The Utah County Sheriff volunteer Search and Rescue team ranks among the busiest in the world, with 80 to 100 calls in a typical year. 2008 was no exception with 98 total calls.
Utah County offers a wide variety of terrain and activities, and the types of rescue missions reflects this. Missions included vehicle, horse, kite surfing, sailing, rafting and motorboating accidents; stranded, lost and injured climbers, hikers, hunters, skiers, snowmobilers, boaters and bikers; weather-related emergencies; vehicles stuck in snowbanks, rivers, and over steep embankments; plane crashes, and more.
This number includes several calls which were canceled before many SAR members arrived on scene and were needed, but omits other involvement such as over 90 trainings by the team as a whole, new member trainings, and special teams who operate their own trainings to keep their skills sharp and ready.
Utah County Sheriff SAR is recognized throughout the intermountain rescue community as a highly-skilled and dedicated team.

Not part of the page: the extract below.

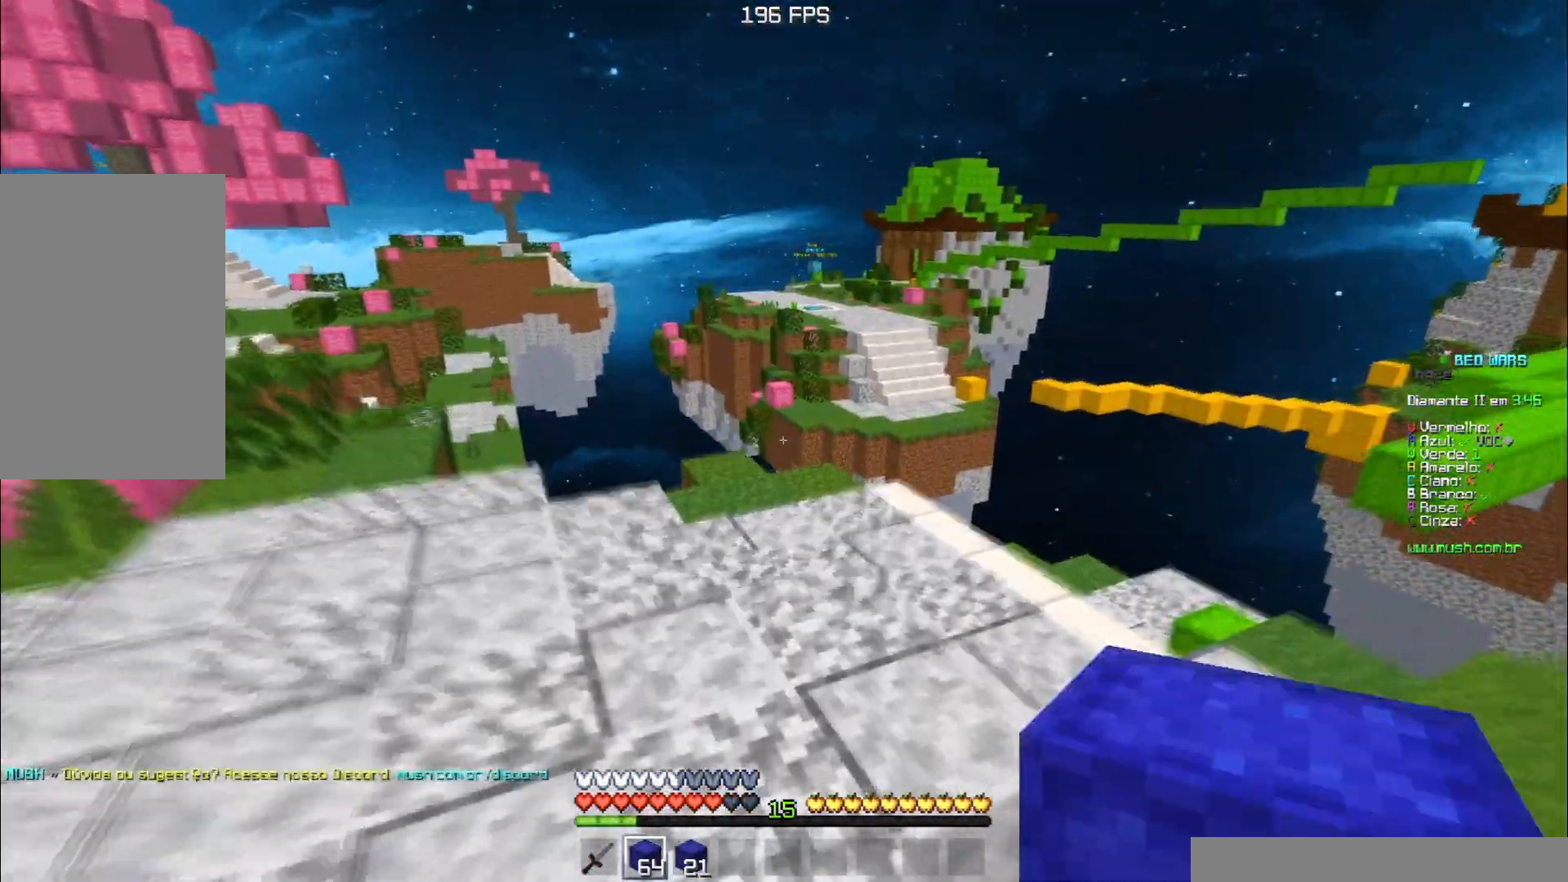
{"keys": ["w"], "events": [[367, "a", "up"], [367, "space", "up"]]}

If you would like to apply to become a member of our team, donate to support our efforts (your donations are tax deductible and they save lives!), or otherwise contribute, please use the Join, Donate or Contact links at the top right of this website. Thank you for your support!
Three agencies – Air Med, Spanish Fork Fire, and Search and Rescue – cooperated in the rescue of a 75 year old man who was injured while riding a snowmobile without a helmet in the Wan Rhodes area of Diamond Fork. The man apparently accidentally hit the throttle and ran into a tree.
Rescuers rode snowmobiles eight miles to the scene of the accident, treated the man for injuries, and transported him to the helicopter which was able to land nearby.
A man and young girl were rescued after their snowmobile engine seized up in the Diamond Fork Three Corners area.
SAR units left from Hobble Creek Right Fork on snowmobiles, a helicopter spotted the pair’s fire and provided GPS coordinates for the snowmobiles. The pair was well prepared and ready to spend the night if necessary. The incapacitated sled was towed out and both passengers were transported to their cars.
An injured skier skied out of bounds from below Sundance’s Arrowhead lift and hiked all the way to Wildwood in Provo Canyon.
SAR units accompanied Sundance Ski Patrol to track the man, but stopped when their FLIR (forward looking infra red) cameras, which showed the heat within the man’s tracks through the snow, led them to a narrow canyon with dozens of avalanche starting zones and high avalanche danger following recent storms. The man was soon located on the road.